Create A Modern Press Release

Messaging and company stories circulate through a surplus of multichannel communication tools, so what’s the use of a press release? We can share news updates on LinkedIn, Facebook, or Twitter. The reason they continue in most organizations is because people would generally agree they still are needed to announce product launches and news, especially for a publicly traded company. I keep hearing terms and phrases like “back to the basics”, “old school”, or “traditional PR” associated with a press release. It brings into question whether press releases are still relevant and useful. To jump into the issue more and find out other opinions on the matter I asked around to a few people who work in PR followed by a quick Google search.

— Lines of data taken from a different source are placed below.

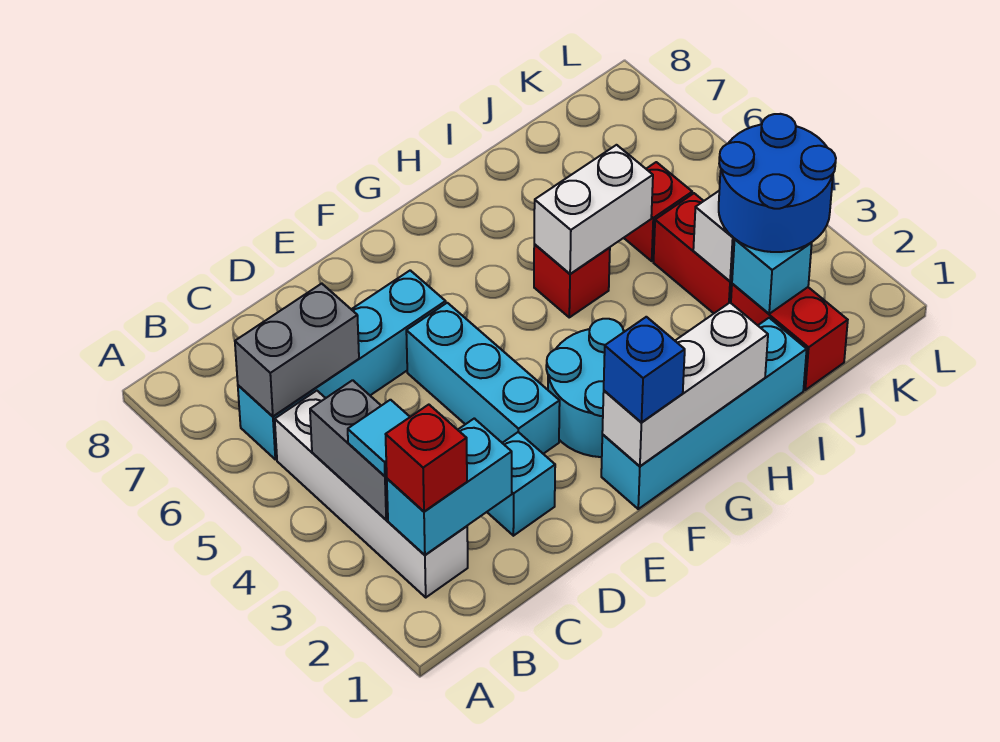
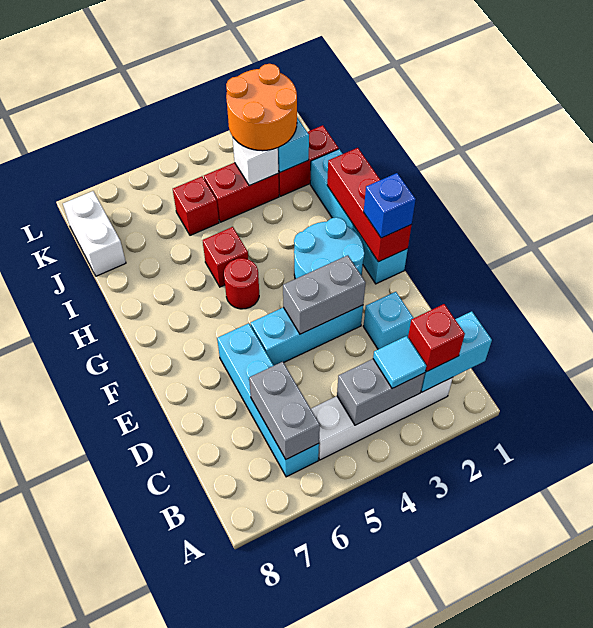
cyan brick B2:C2 level 2 -> cyan brick B1:B2 level 2
none -> grey brick E3:E4 level 2
white brick F1:H1 level 2 -> red brick F1:H1 level 2
none -> red round brick G5 level 1
white brick H5:I5 level 2 -> white brick J8:K8 level 1
blue round brick J2:K3 level 3 -> orange round brick J2:K3 level 3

The Great Press Release Debate

I found a handful of articles which proclaim “No wait, they aren’t dead!” This leads me to believe a strong notion exists in the marketing world that press releases are or at one point in time, were thought to be dead or irrelevant. One blog went as far to say that this debate has been going on for the past ten years! To address this circulating claim that press releases are outdated, there have also been a few articles that speak to the new “modern age” of press releases and tips to keep them current. One of those was written by Brian Solis[1], in a post about how to revamp your press release strategy. It definitely seems like the value of press releases in today’s social media driven world is debated.

It is understandable.

Press Releases and Social Media

What we need, as discussed by Brian Solis, is to change the way we go about writing the release. At a meeting with Marketo’s director of corporate communications and our team, we dissected a press release to delve into this topic. We projected the document on the wall and spent time sharing how we thought we could improve it. We didn’t analyze grammar or organization; rather we made the editing of the message relatable to us by looking at it through a social media[2] lens.